● Text excerpt
Dr Goodwin has been at every Anzac Day service except for last year.
“Anzac Day is the day I think about all the people who never came home,” said Dr Goodwin.
“We lost 300 men from our regiment during the war. My advice is think carefully about how you choose your politicians - they speak on your behalf.”
Richard Bromley – World War II Veteran With a Secret to Share
Richard Bromley (94) Ozcare DVA client, is one of our unsung heroes from World War II. His bravery has mostly gone unrecognised as Richard served on a secret mission during the war which he kept under oath for more than 30 years.
Richard was 20 years old when he enlisted with the Australian Defence Force, and said it was an easy decision to make.
“Something had to be done,” said Richard. “The Japanese were coming and it was important we do everything possible to defend our country.”
An A-grade cricketer, footballer and good runner, Richard was quickly selected to take part in a secret mission, part of which involved the Krait, the fishing boat that went to war.
The Krait, named after the small but deadly snake, was used in September 1943 to transport members of the Z Special Unit to Singapore to successfully raid the city’s harbour. Commandos travelled to the harbour in the Krait, disguised as an Asian fishing boat, then used collapsible canoes to attach limpet mines to Japanese ships, successfully sinking seven ships.
Richard’s role involved posting the personnel, primarily from the Australian Army and the Royal Australian Navy, to the Krait and other secret work he is not able to elaborate on.
Richard is an amazing man with an exceptional story, sadly however, it was a long journey for Richard to be recognised for his work during the war.
“Because the mission was kept a secret, the records were not well-kept, and it took me two years to receive recognition for being a veteran,” said Richard.
“I don’t want any glory - I just wanted to do the job I was posted to do and I think I did it pretty well.”
Richard has no unit to march with on Anzac Day so instead, over the years, he has travelled to Sydney on Remembrance Day to take part in Navy reunions - the one day of the year they bring the Krait out of the Australian War Memorial.
Richard said the greatest joy in his life was meeting his wife and having his daughter.
“I have always had a lot of fun in life, my cheeky attitude has helped but Brother O’Brien from St Mary’s Christian Brothers College in Ipswich always used to say to me ‘do unto others as you would have them do unto you’ and I have lived by this saying.”

● What you need to do
• a. Echo the portion of the veterans text between "An A-grade cricketer, footballer" and "went to war.", inclusive, without any change.
• b. In the veterans text, how many Japanese ships did the September 1943 raid on Singapore's harbor sink?

● Data below

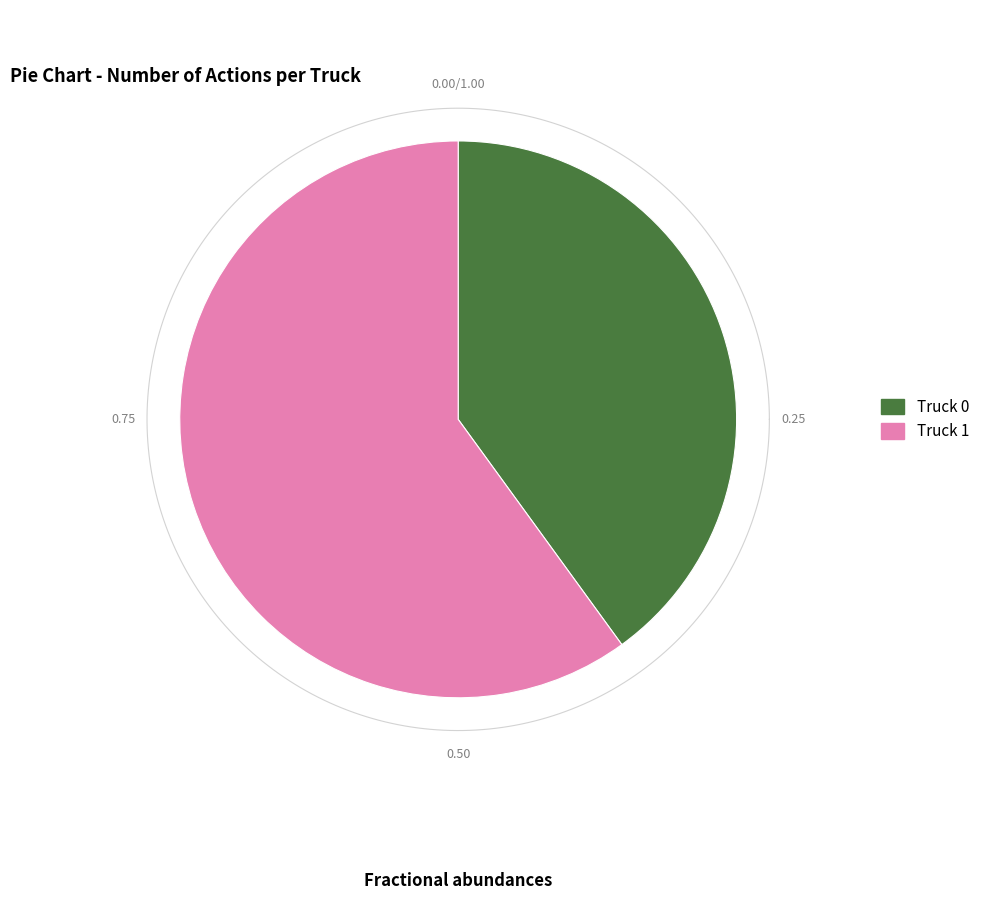

To the nearest percent, what is the average slice percentage?

50%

● Response list
• a.
An A-grade cricketer, footballer and good runner, Richard was quickly selected to take part in a secret mission, part of which involved the Krait, the fishing boat that went to war.

• b. Seven ships.